Matias, un jeune soldat au regard franc, entra et salua d'un geste militaire. Sa tenue simple, son épée à la ceinture et son bouclier en bandoulière témoignaient d'une certaine rigueur. Il détailla Aéfrie d'un coup d'œil respectueux.
« J'vous suivrai, dame elfe, où que vous alliez. Le capitaine m'a déjà parlé de vos compétences, » dit-il, avec un léger sourire.
Arthol passa en revue les rares informations dont il disposait : des pistes menant à des entrepôts louches, des fermiers affirmant avoir vu des ombres rôder la nuit, et un nom revenant à demi-mot : l'Anneau de Fer.
« Si c'est bien eux, nous sommes face à un réseau plus dangereux qu'une simple bande de brigands. Mais je ne veux pas accuser sans preuve. »
Aéfrie se leva, la mine décidée.
« Très bien. Donnez-moi un jour pour repérer les lieux. Matias, tu seras mes yeux et mes oreilles en ville.
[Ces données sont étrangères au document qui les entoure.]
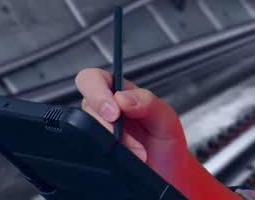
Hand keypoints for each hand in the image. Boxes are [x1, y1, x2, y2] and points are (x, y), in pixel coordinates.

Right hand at [74, 68, 194, 185]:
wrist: (169, 176)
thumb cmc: (167, 144)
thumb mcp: (166, 119)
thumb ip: (149, 102)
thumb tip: (123, 97)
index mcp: (121, 94)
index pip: (94, 79)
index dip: (97, 92)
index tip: (114, 112)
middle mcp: (105, 111)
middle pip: (86, 107)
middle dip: (107, 125)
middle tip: (124, 138)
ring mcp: (97, 134)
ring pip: (85, 131)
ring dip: (111, 144)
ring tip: (136, 152)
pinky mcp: (93, 153)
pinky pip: (85, 151)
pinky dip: (103, 157)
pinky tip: (122, 159)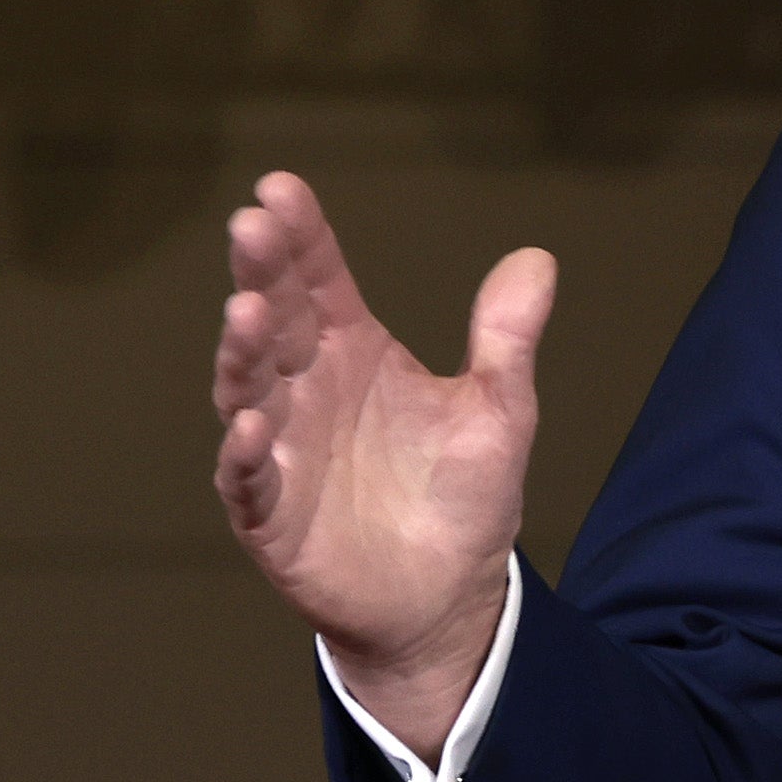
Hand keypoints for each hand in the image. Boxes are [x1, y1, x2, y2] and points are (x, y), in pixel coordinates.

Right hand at [212, 172, 546, 754]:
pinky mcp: (270, 512)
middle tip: (252, 226)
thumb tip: (537, 257)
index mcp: (354, 353)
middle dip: (262, 274)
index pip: (319, 281)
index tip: (279, 188)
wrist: (450, 593)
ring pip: (248, 388)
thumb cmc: (464, 494)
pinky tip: (249, 422)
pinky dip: (245, 451)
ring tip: (249, 310)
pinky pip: (248, 478)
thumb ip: (508, 339)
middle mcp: (306, 389)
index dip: (301, 237)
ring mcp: (279, 447)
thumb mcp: (501, 410)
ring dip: (245, 351)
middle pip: (276, 320)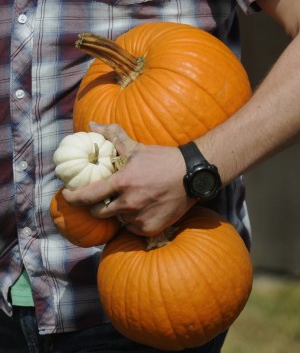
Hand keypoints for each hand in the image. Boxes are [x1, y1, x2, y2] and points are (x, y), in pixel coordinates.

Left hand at [62, 122, 195, 235]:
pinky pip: (133, 228)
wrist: (192, 175)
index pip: (88, 195)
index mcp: (122, 183)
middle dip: (98, 206)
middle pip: (99, 212)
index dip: (73, 198)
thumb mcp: (137, 147)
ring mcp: (140, 218)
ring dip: (120, 212)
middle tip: (105, 198)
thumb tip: (91, 124)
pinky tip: (145, 209)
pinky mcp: (151, 228)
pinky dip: (134, 221)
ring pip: (119, 219)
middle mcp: (129, 203)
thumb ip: (113, 136)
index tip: (67, 195)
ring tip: (133, 200)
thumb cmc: (164, 159)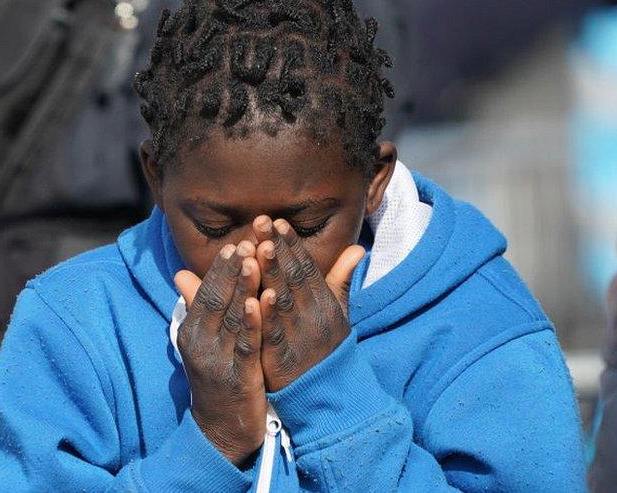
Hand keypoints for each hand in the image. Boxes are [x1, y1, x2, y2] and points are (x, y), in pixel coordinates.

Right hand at [174, 241, 266, 464]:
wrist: (221, 431)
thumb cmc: (217, 379)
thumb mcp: (203, 341)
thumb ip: (197, 306)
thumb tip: (181, 273)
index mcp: (192, 331)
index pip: (205, 291)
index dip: (221, 267)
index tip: (236, 242)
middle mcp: (200, 342)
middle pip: (217, 298)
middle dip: (233, 268)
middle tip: (249, 239)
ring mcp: (217, 360)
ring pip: (232, 317)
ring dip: (243, 286)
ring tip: (255, 259)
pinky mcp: (237, 376)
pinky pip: (245, 344)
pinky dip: (252, 321)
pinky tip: (262, 301)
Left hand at [252, 216, 365, 391]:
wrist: (329, 394)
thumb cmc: (327, 347)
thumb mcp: (339, 313)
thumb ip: (341, 280)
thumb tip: (358, 248)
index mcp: (324, 303)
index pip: (306, 268)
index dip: (292, 244)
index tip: (277, 221)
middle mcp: (313, 316)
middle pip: (293, 278)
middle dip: (277, 248)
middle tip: (261, 222)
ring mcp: (299, 337)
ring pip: (283, 301)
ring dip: (271, 273)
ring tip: (259, 247)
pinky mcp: (283, 360)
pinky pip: (275, 335)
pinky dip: (267, 316)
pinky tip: (258, 297)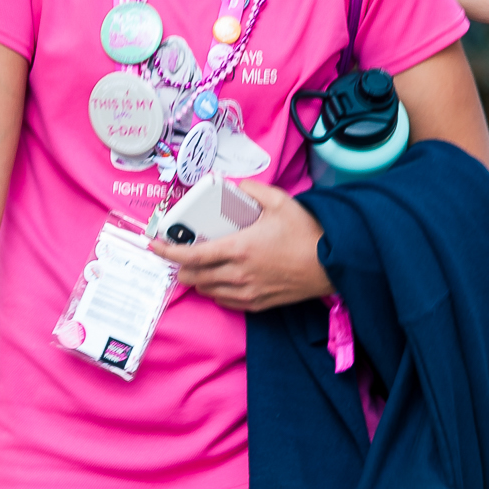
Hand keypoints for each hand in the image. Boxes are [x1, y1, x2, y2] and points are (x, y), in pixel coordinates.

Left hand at [152, 181, 332, 310]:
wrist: (333, 263)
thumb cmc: (307, 233)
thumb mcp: (282, 202)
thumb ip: (254, 190)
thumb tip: (237, 185)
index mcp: (239, 248)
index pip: (191, 254)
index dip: (168, 251)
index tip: (156, 245)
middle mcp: (237, 274)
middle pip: (193, 276)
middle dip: (180, 265)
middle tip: (181, 253)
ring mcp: (246, 292)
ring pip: (206, 290)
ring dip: (197, 278)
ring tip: (200, 265)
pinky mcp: (257, 303)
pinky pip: (225, 301)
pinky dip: (216, 291)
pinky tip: (221, 280)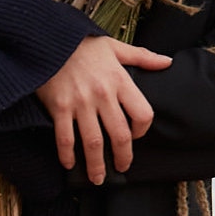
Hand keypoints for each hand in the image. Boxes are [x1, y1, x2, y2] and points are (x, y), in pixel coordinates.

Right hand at [38, 35, 170, 184]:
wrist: (47, 37)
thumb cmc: (81, 42)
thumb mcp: (114, 46)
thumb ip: (142, 57)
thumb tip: (167, 62)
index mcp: (119, 80)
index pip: (142, 114)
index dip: (142, 130)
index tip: (135, 136)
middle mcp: (102, 94)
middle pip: (120, 135)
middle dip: (122, 157)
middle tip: (121, 168)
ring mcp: (80, 103)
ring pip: (93, 142)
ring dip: (96, 165)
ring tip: (97, 178)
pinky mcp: (59, 107)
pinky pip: (65, 138)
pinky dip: (67, 155)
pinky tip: (69, 164)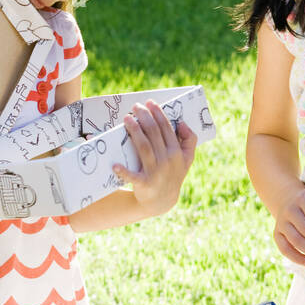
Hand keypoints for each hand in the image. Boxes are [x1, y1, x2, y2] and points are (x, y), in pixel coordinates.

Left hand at [111, 102, 196, 217]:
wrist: (162, 201)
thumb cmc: (172, 174)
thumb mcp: (187, 159)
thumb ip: (190, 140)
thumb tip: (182, 123)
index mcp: (177, 153)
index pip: (167, 129)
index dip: (158, 114)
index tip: (149, 103)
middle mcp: (167, 161)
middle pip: (154, 134)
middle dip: (145, 118)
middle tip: (136, 106)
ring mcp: (155, 173)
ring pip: (144, 147)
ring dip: (135, 132)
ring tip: (127, 119)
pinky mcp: (143, 184)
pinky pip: (132, 176)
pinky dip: (124, 172)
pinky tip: (115, 165)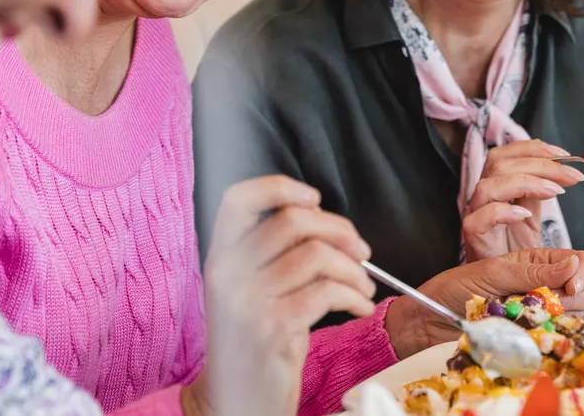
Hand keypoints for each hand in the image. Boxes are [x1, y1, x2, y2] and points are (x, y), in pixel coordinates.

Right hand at [182, 176, 375, 415]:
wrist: (235, 401)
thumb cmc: (255, 342)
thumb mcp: (251, 289)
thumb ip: (273, 253)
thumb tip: (325, 220)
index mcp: (220, 257)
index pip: (238, 198)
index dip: (280, 187)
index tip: (314, 199)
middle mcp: (226, 273)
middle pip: (292, 221)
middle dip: (340, 230)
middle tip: (361, 251)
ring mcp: (245, 301)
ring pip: (316, 256)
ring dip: (354, 269)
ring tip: (363, 288)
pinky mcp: (270, 328)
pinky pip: (326, 292)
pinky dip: (354, 296)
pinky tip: (360, 308)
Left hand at [385, 248, 583, 359]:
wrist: (433, 319)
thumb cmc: (456, 288)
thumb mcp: (493, 272)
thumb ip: (532, 271)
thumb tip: (572, 265)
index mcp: (538, 262)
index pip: (581, 261)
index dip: (583, 272)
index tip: (569, 286)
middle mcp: (545, 286)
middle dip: (577, 297)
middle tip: (548, 304)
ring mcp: (542, 313)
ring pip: (578, 316)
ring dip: (562, 317)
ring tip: (530, 317)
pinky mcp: (534, 336)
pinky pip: (559, 339)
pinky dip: (553, 338)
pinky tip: (533, 335)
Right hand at [462, 140, 583, 260]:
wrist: (504, 284)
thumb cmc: (513, 251)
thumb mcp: (531, 216)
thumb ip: (538, 192)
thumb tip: (561, 171)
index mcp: (496, 185)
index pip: (506, 154)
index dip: (533, 149)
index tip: (565, 155)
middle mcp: (483, 197)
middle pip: (499, 163)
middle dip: (538, 163)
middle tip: (570, 176)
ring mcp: (475, 215)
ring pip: (488, 186)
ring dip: (525, 182)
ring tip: (554, 191)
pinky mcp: (473, 238)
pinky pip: (480, 218)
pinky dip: (503, 212)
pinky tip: (524, 215)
Demain, à l'aube, nous partirons sur la piste des disparitions. »
Arthol acquiesça, soulagé de voir quelqu'un prendre les devants. Aéfrie salua et quitta la caserne, Matias sur ses talons.
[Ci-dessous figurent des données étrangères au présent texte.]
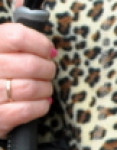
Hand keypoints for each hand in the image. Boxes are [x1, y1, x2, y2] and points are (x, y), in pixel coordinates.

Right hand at [0, 19, 55, 138]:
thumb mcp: (1, 48)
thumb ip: (12, 31)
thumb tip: (23, 2)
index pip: (17, 36)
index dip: (40, 43)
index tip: (48, 50)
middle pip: (30, 65)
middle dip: (47, 70)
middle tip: (48, 72)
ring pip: (31, 88)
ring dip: (46, 89)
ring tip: (44, 88)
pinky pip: (29, 109)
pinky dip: (41, 106)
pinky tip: (40, 103)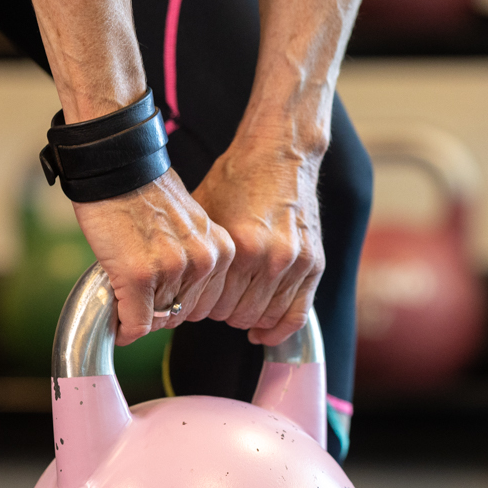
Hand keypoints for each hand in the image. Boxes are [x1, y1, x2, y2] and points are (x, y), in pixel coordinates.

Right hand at [72, 172, 235, 345]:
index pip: (205, 304)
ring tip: (124, 290)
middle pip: (181, 314)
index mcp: (221, 251)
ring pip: (158, 320)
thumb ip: (192, 259)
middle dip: (157, 310)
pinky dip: (124, 327)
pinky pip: (136, 322)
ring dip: (137, 314)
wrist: (116, 166)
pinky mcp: (140, 276)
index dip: (177, 304)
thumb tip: (178, 298)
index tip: (159, 295)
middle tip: (137, 294)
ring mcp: (173, 269)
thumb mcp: (188, 225)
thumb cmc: (144, 191)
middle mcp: (203, 262)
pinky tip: (116, 320)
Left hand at [191, 136, 324, 345]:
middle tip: (213, 299)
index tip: (192, 299)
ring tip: (235, 303)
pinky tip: (262, 333)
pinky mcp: (313, 264)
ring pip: (265, 318)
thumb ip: (198, 255)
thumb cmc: (237, 180)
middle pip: (237, 315)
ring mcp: (296, 264)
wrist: (281, 154)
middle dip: (220, 312)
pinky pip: (297, 315)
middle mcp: (272, 259)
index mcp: (241, 247)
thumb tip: (173, 290)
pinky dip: (277, 330)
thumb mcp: (205, 213)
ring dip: (246, 318)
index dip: (197, 306)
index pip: (213, 305)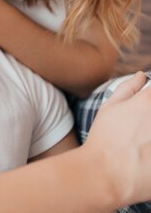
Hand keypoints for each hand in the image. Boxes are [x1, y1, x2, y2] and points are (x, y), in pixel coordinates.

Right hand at [84, 72, 150, 205]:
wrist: (105, 175)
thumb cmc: (104, 139)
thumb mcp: (110, 107)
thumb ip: (128, 87)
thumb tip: (142, 76)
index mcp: (148, 101)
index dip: (150, 100)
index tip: (145, 111)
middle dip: (150, 120)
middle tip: (143, 130)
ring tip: (144, 141)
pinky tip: (147, 154)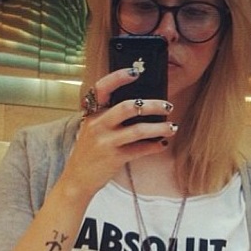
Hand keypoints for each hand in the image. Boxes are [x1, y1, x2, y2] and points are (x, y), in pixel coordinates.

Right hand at [62, 69, 176, 198]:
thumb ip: (108, 116)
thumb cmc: (90, 152)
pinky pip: (140, 150)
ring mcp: (106, 141)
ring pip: (138, 130)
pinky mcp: (114, 158)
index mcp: (92, 113)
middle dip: (153, 105)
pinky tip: (162, 144)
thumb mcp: (92, 129)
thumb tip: (140, 106)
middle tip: (168, 106)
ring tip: (173, 127)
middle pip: (128, 107)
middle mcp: (98, 124)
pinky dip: (154, 146)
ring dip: (160, 128)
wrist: (77, 179)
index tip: (135, 72)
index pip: (102, 88)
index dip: (118, 77)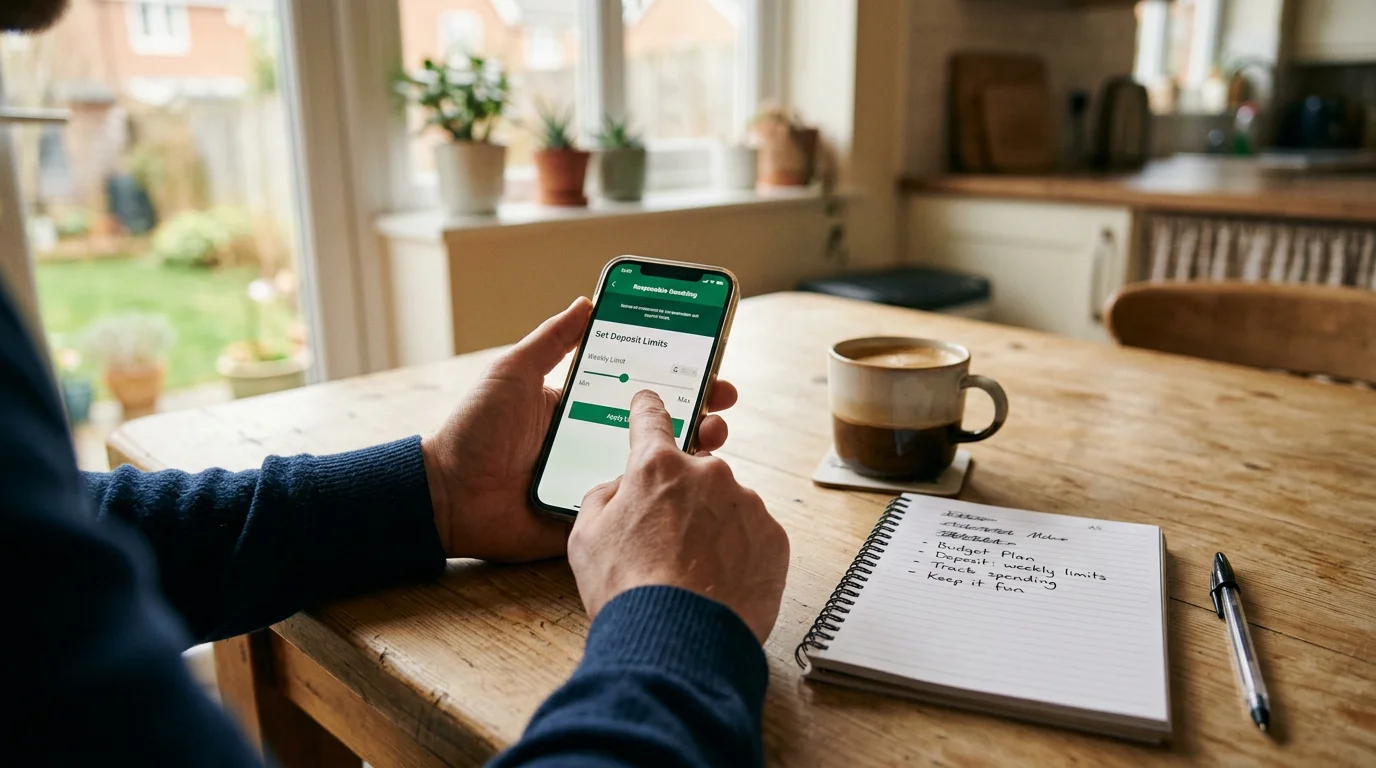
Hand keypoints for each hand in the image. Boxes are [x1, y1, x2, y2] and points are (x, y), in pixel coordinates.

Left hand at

Elle passa le reste de la journée à écouter les murmures du peuple de Valbourg, glanant çà et là des détails sur de sombres affaires de contrebande et d'enlèvements. Certains marchands la craignaient, d'autres la suppliaient d'agir. Willington, à l'Ogre Jongleur, l'encouragea à être prudente :
« Ces gens-là ne reculent devant rien. On raconte qu'ils ont des mages dans leurs rangs… »
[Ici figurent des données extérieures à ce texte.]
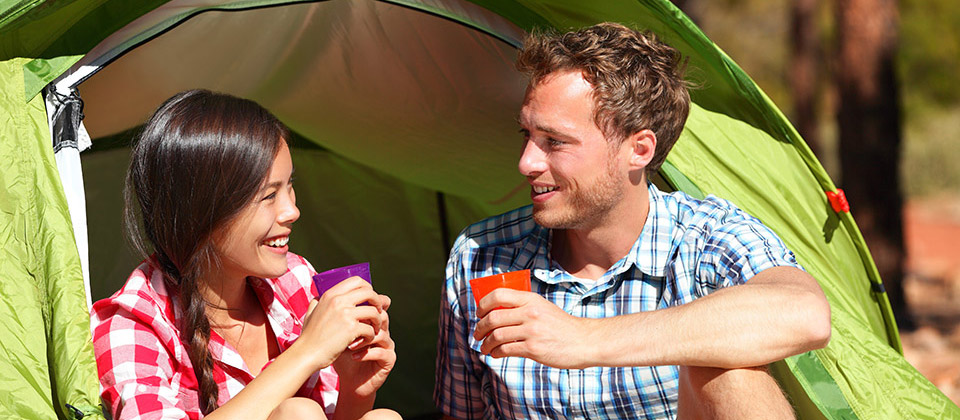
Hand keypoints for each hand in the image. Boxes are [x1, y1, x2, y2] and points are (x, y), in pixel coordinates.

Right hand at [296, 277, 384, 369]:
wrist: (306, 354)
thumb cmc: (309, 336)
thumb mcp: (311, 313)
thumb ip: (317, 301)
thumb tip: (322, 295)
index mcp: (330, 295)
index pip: (356, 281)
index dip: (368, 287)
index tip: (370, 299)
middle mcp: (338, 301)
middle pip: (369, 292)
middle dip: (377, 302)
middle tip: (377, 312)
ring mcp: (345, 314)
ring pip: (373, 311)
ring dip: (378, 320)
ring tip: (374, 329)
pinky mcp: (351, 329)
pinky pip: (370, 329)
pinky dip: (371, 336)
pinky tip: (366, 341)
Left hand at [333, 295, 395, 398]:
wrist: (349, 380)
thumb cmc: (342, 356)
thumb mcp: (337, 334)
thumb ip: (333, 316)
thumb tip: (318, 296)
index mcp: (372, 323)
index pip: (374, 306)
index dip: (364, 306)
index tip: (347, 311)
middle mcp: (383, 332)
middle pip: (382, 317)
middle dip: (365, 320)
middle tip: (350, 324)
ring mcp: (388, 346)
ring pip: (382, 334)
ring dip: (364, 338)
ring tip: (349, 344)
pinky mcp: (389, 360)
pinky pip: (382, 352)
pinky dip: (366, 353)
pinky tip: (353, 355)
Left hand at [473, 288, 597, 368]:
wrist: (584, 341)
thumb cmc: (562, 326)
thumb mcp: (544, 308)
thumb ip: (525, 307)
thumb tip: (498, 312)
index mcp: (531, 299)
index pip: (498, 294)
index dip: (483, 304)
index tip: (479, 313)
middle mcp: (530, 313)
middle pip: (493, 317)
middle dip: (480, 327)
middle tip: (477, 334)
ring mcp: (531, 331)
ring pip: (496, 336)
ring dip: (485, 343)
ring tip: (484, 347)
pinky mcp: (533, 349)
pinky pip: (505, 350)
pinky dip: (495, 353)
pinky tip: (494, 355)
Aéfrie demeura inflexible, l'éclat déterminé dans ses yeux verts révélant son désir d'en découdre. Au crépuscule, elle rejoignit Matias pour peaufiner leur plan. Les bruits de la ville s'éteignirent peu à peu, remplacés par le bruissement du vent sur la rivière.
La nuit fut courte, traversée de rêves confus où se mêlaient les forêts elfiques et les ruelles sombres de Valbourg. Au matin, une brume s'étira sur la cité, voilant les toits et les rues d'un voile laiteux.
Aéfrie, prête à partir, retrouva Matias près de la porte est. Son arc était solidement arrimé à son dos, son épée battait doucement sa hanche, et son regard, serein, se portait déjà vers l'inconnu. Le jeune soldat, silencieux, laissa échapper un bref sourire en la voyant s'approcher.
« Tout est prêt, » dit-il simplement.
Elle hocha la tête, jeta un dernier coup d'œil aux remparts et s'engagea sur la route, la brume avalant bientôt leurs silhouettes. Ainsi commença l'engagement d'Aéfrie dans la quête de vérité et de justice, ignorant encore que ce chemin la mènerait à affronter des forces bien plus sombres qu'elle ne l'imaginait.